### What you have to do
Here the job is to transcribe only the lines from the one containing "Figure A1. WS" through the last line below, exactly as written; please leave out pictures.

### Data supplied
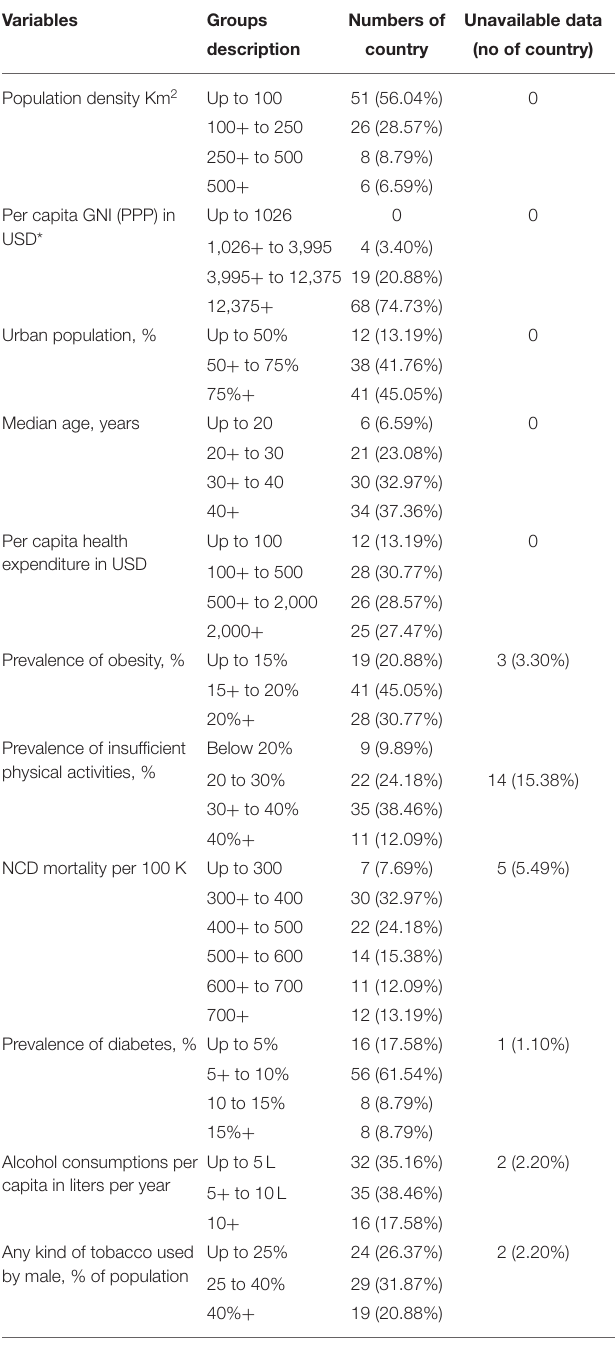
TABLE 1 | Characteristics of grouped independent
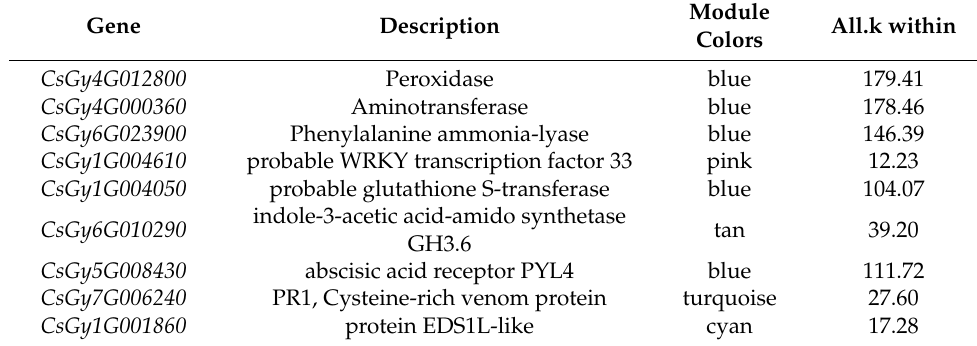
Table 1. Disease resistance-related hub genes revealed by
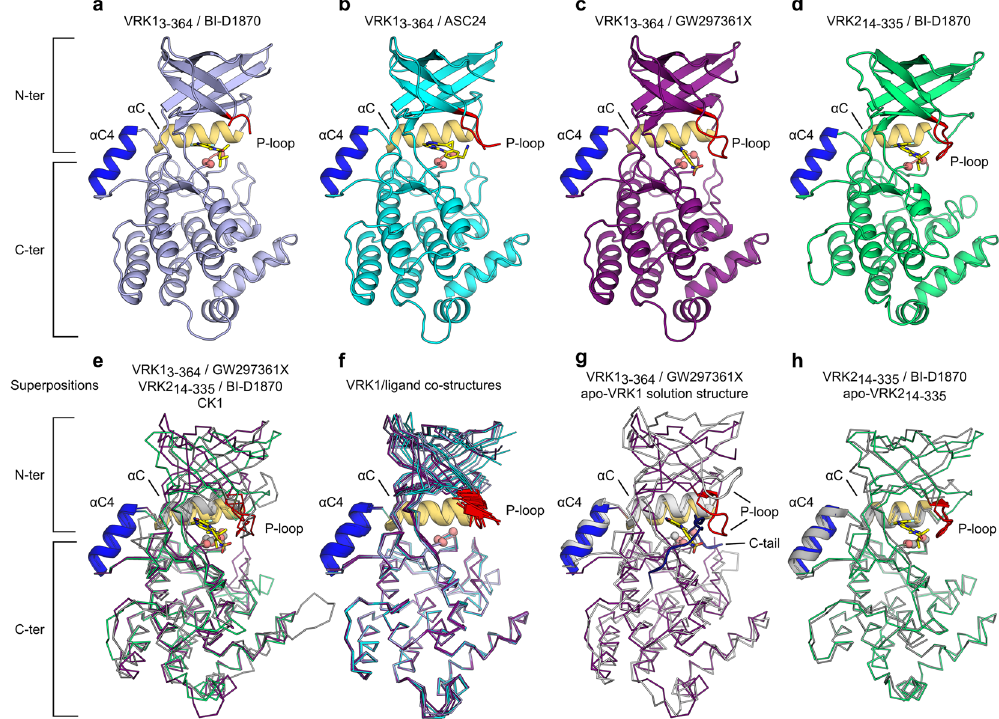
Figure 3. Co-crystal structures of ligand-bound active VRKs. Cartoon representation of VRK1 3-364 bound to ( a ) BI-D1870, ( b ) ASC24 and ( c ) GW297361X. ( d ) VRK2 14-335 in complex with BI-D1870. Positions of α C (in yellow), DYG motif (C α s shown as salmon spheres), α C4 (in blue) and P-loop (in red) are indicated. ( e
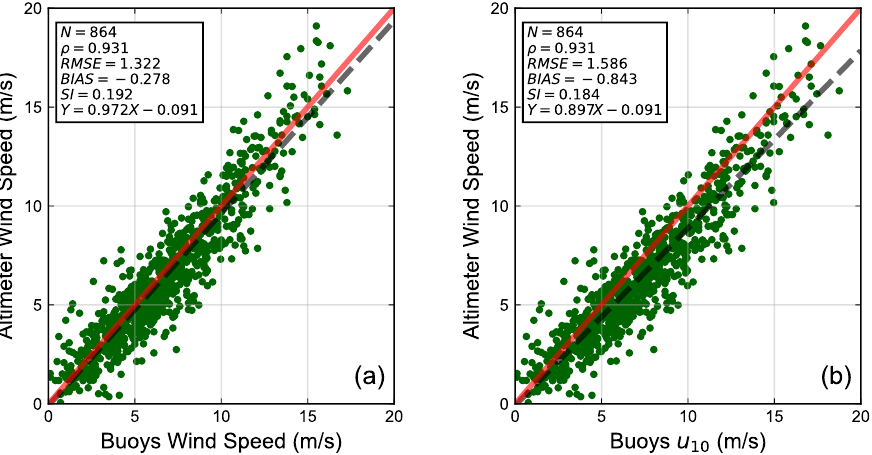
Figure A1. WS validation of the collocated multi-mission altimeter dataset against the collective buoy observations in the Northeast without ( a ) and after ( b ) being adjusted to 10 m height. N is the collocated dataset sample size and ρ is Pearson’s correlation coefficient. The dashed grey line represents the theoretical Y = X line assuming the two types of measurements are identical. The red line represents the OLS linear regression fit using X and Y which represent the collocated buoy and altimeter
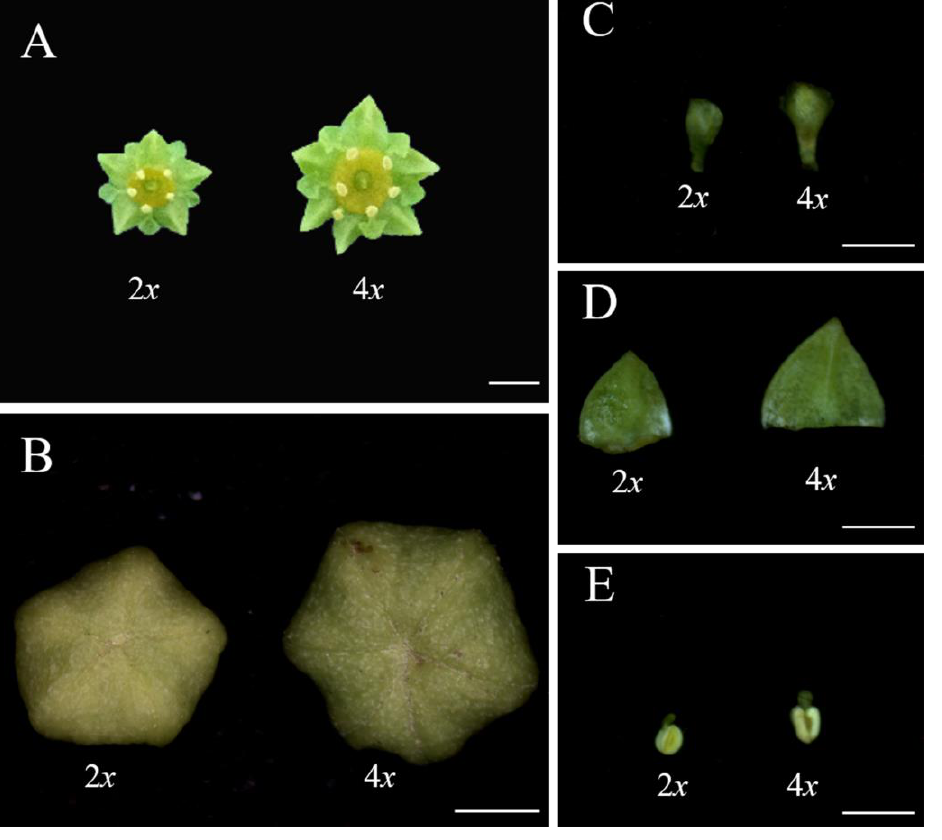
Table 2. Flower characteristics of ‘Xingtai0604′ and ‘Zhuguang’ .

### Answer to the exercise
Figure A1. WS validation of the collocated multi-mission altimeter dataset against the collective buoy observations in the Northeast without ( a ) and after ( b ) being adjusted to 10 m height. N is the collocated dataset sample size and ρ is Pearson’s correlation coefficient. The dashed grey line represents the theoretical Y = X line assuming the two types of measurements are identical. The red line represents the OLS linear regression fit using X and Y which represent the collocated buoy and altimeter
Table 2. Flower characteristics of ‘Xingtai0604′ and ‘Zhuguang’ .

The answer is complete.